* Exercise: Locate each line in the material below that contains the string "text" and copy those lines out in full.

* Records provided:

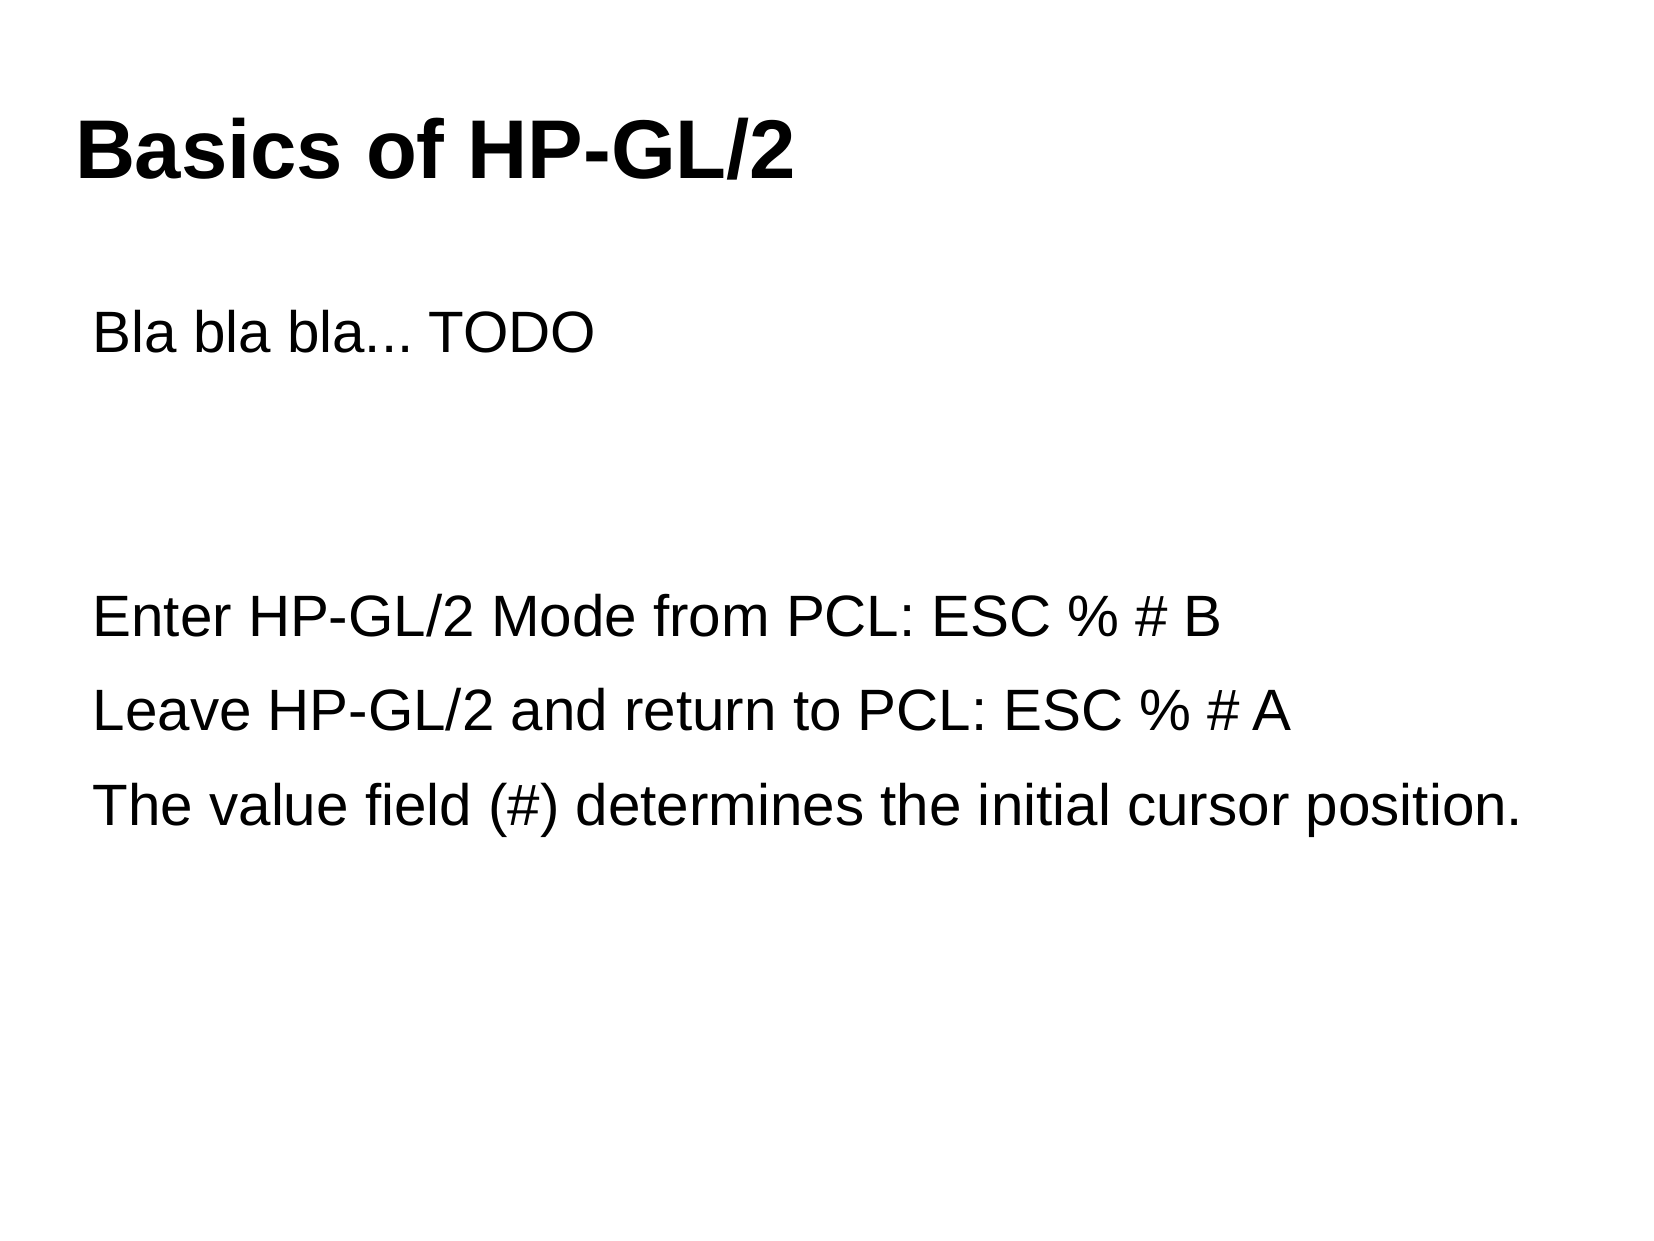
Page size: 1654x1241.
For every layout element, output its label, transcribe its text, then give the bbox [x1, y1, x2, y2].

...

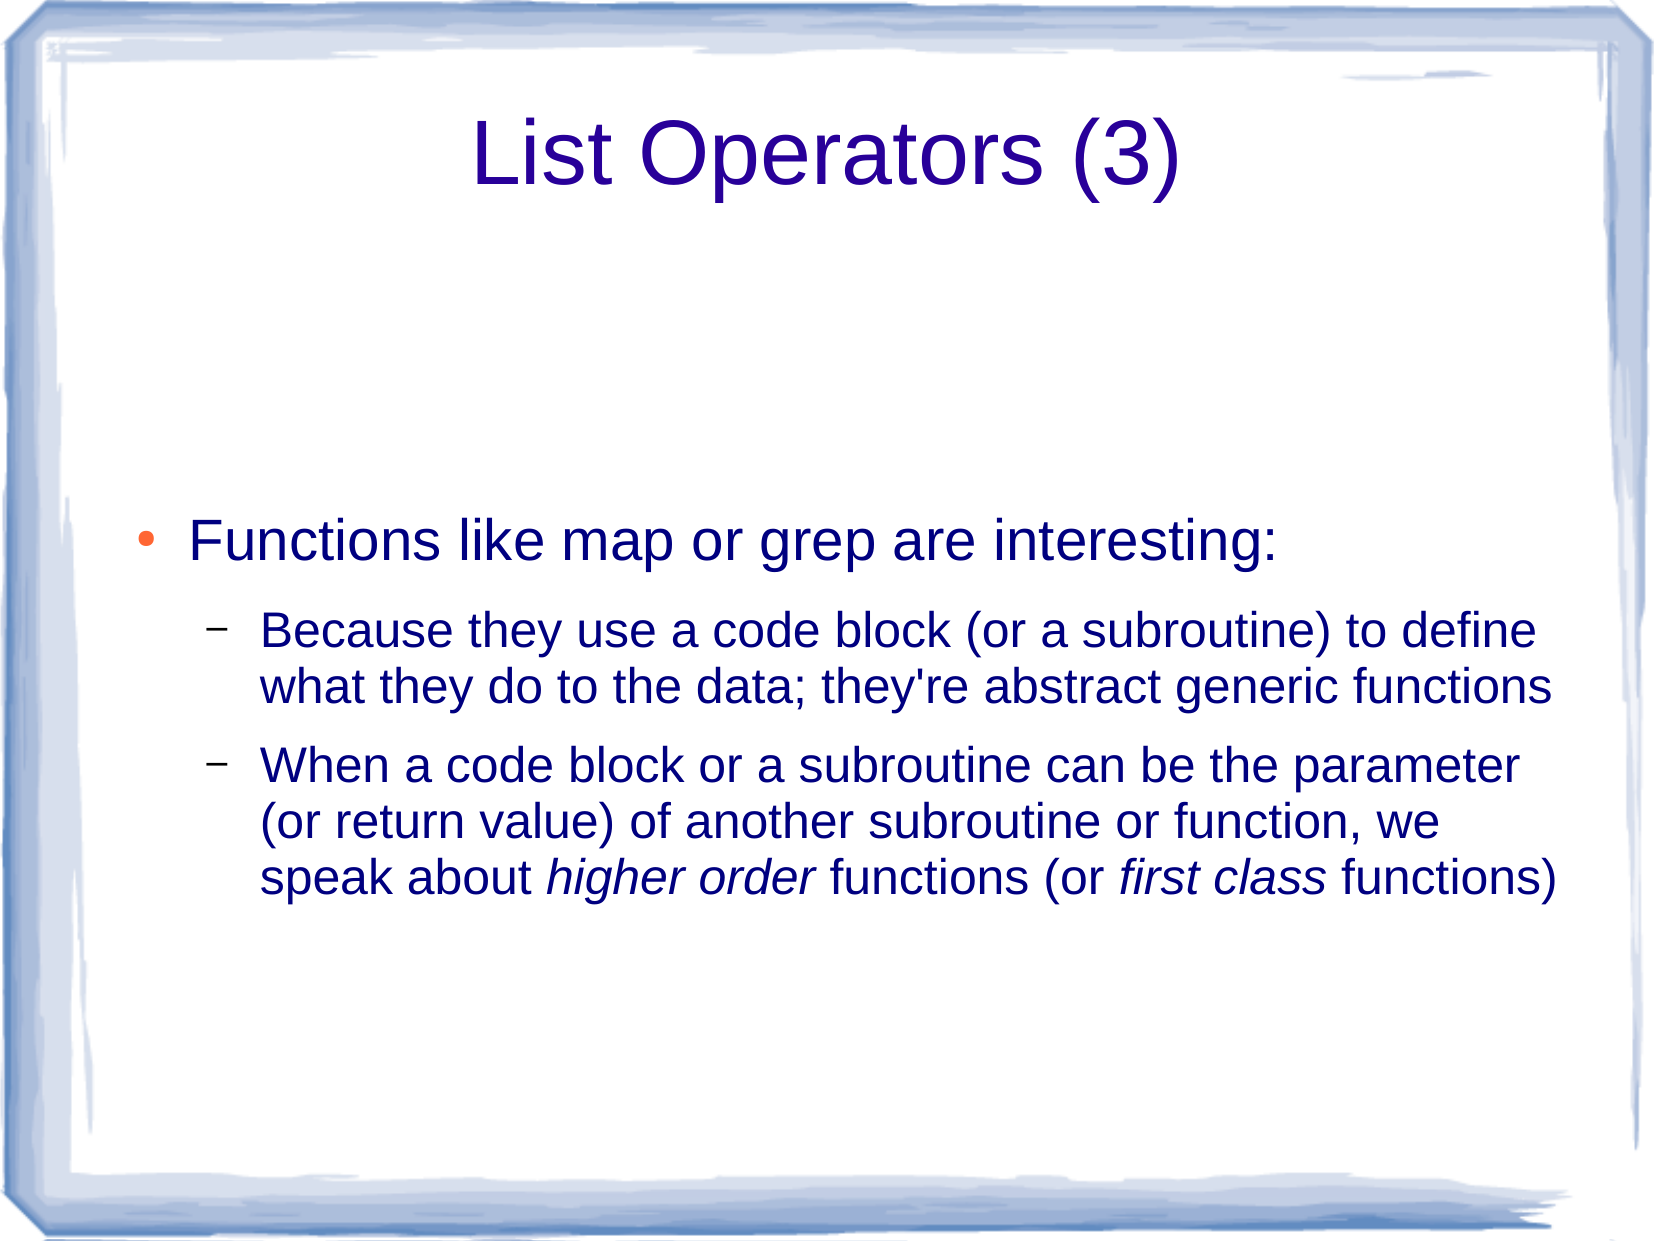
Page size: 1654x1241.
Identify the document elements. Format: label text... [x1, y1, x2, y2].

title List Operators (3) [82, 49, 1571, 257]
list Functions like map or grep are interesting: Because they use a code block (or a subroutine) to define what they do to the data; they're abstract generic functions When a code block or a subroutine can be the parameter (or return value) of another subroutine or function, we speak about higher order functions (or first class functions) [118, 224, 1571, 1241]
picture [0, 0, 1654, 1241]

* Full response:
For every layout element, output its label, transcribe its text, then give the bbox [x1, y1, x2, y2].
Identify the document elements. Format: label text... [x1, y1, x2, y2].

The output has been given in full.